Joe Biden’s top domestic policy adviser, Susan Rice, owns a big stake in a company whose pipeline was just backed by the White House. It’s just an ordinary day in a world where the superrich control both the economy and the government.
Federal ethics regulators have ordered Joe Biden’s top domestic policy adviser, Susan Rice, to divest her multimillion-dollar holdings in a fossil fuel giant weeks after the Biden administration boosted the company’s controversial pipeline, according to government documents we obtained.
The pipeline decision — backing a Trump administration policy over the objections of environmental groups — came as the company’s stock price has skyrocketed. That has created a potential financial jackpot for Rice, who, as Domestic Policy Council chief, will now be able to delay capital gains taxes on any windfall made off her sale of thousands of shares of Enbridge.
In all, Rice has been instructed by the US Office of Government Ethics to divest stock worth nearly $32 million from more than three dozen companies and one index fund that she and her family own.

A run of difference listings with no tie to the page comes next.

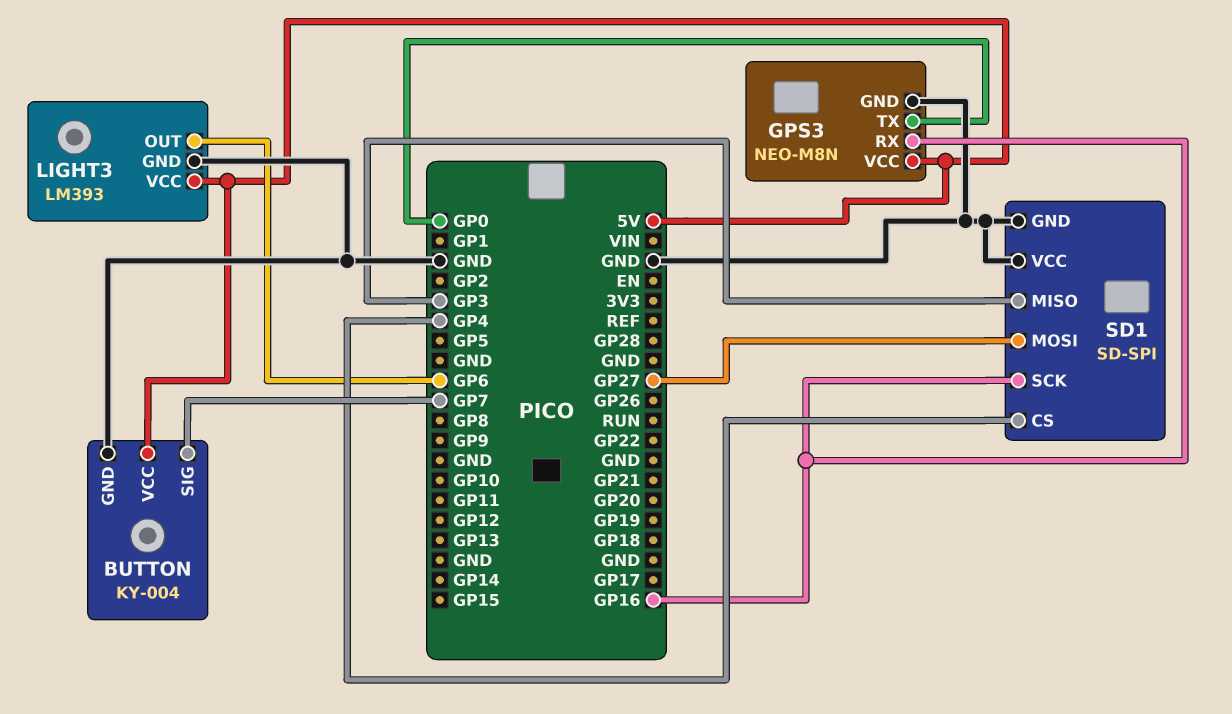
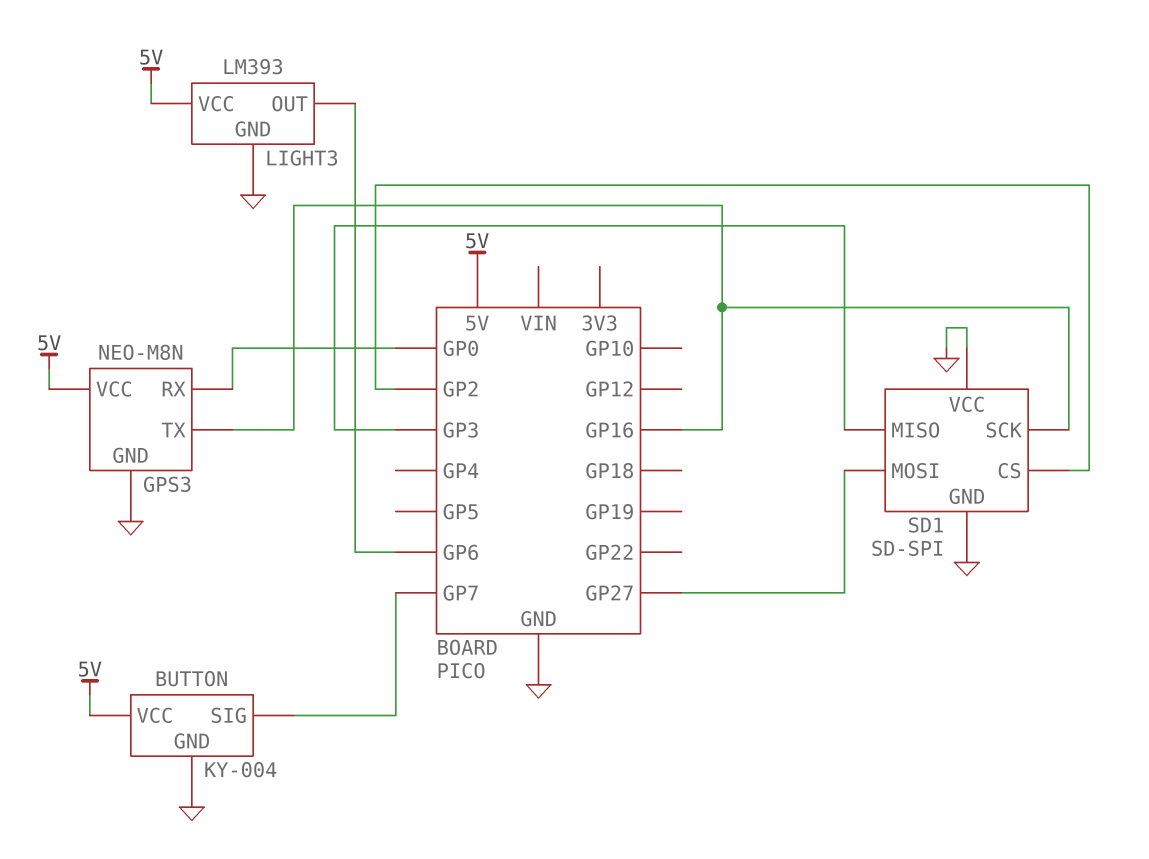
GPS3 pin RX: GP16 -> GP0
GPS3 pin TX: GP0 -> GP16
SD1 pin CS: GP4 -> GP2

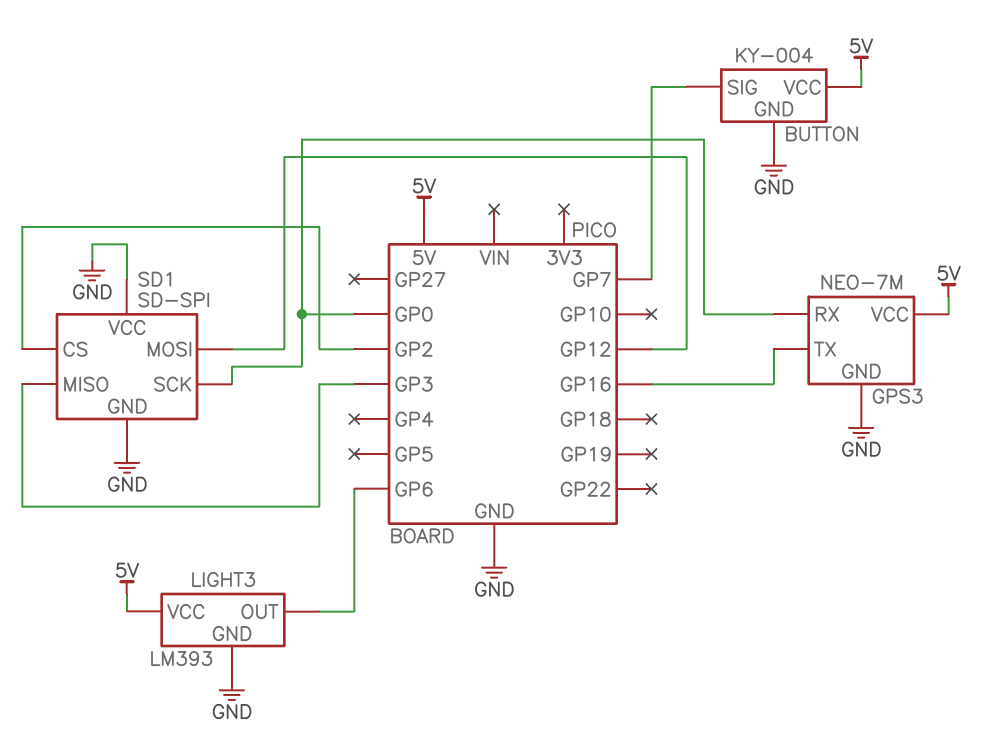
GPS3: NEO-M8N -> NEO-7M
SD1 pin MOSI: GP27 -> GP12
SD1 pin SCK: GP16 -> GP0

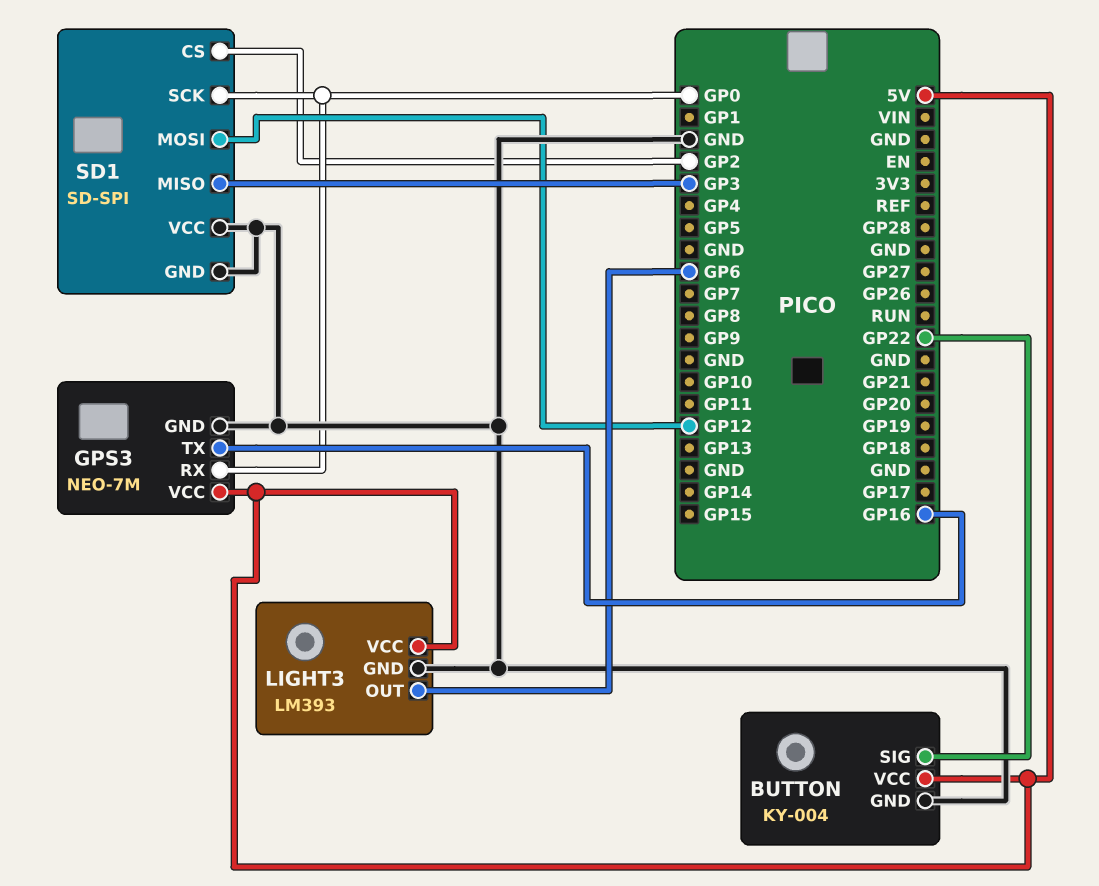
BUTTON pin SIG: GP7 -> GP22

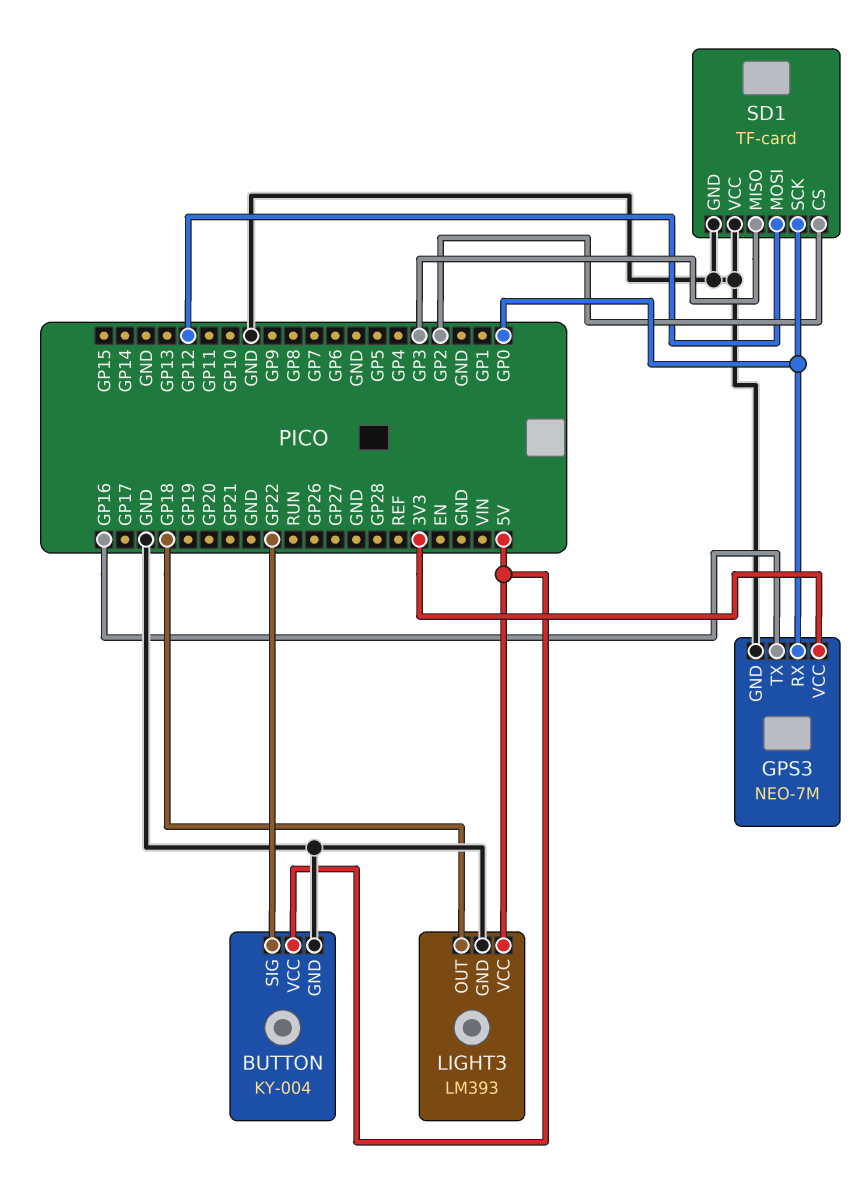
GPS3 pin VCC: 5V -> 3V3
LIGHT3 pin OUT: GP6 -> GP18
SD1: SD-SPI -> TF-card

Among the holdings are approximately $2.7 million worth of shares of Enbridge, the Canadian oil and gas pipeline company constructing the controversial Line 3 pipeline through indigenous lands in Minnesota.
While the Biden administration recently revoked the permit for the Keystone XL pipeline project, Biden Justice Department officials last month backed the permit for the Line 3 pipeline in court, allowing the tar sands oil pipeline project to move forward amid the intensifying climate crisis. Enbridge shares are currently up about 13 percent since Biden took office, and earlier disclosures show Rice has previously raked in hundreds of thousands of dollars of dividend payments from the company.
Rice’s decision to retain stakes in Enbridge and other corporations with business before the government she helps lead has not only generated questions about conflicts of interest, it has also created a potentially lucrative tax shelter for herself and her family, thanks to a law allowing federal officials to defer capital gains levies when facing divestment orders from ethics regulators.
Past beneficiaries of this tax break have included former Treasury secretary Henry “Hank” Paulson, who sold $500 million in Goldman Sachs stock after joining the Bush administration, and former ExxonMobil CEO Rex Tillerson, who unloaded $54 million worth of company stock after becoming secretary of state in the Trump administration. Biden energy secretary Jen Granholm recently made $1.6 million when she divested from an electric vehicle company.
“There is no perfect way to handle divestitures, especially slow-motion ones involving substantial conflicts of interest,” said Jeff Hauser, director of the Revolving Door Project. “That’s why ethics policies focusing on divestitures and recusals and the like are less effective than simply choosing people without significant conflicts between their personal investments and the policy commitments of the president they serve.”
The Office of Government Ethics is also ordering Rice and her family to sell off nearly $1.1 million worth of shares of Johnson & Johnson, the pharmaceutical giant and COVID-19 vaccine maker, housed in a family trust. In April, the Biden administration temporarily halted the use of Johnson & Johnson’s coronavirus vaccine after it was linked to a rare blood clotting disorder. On Monday, the US Food and Drug Administration warned that the Johnson & Johnson vaccine may slightly increase the risk of Guillain-Barré syndrome, a rare autoimmune disorder.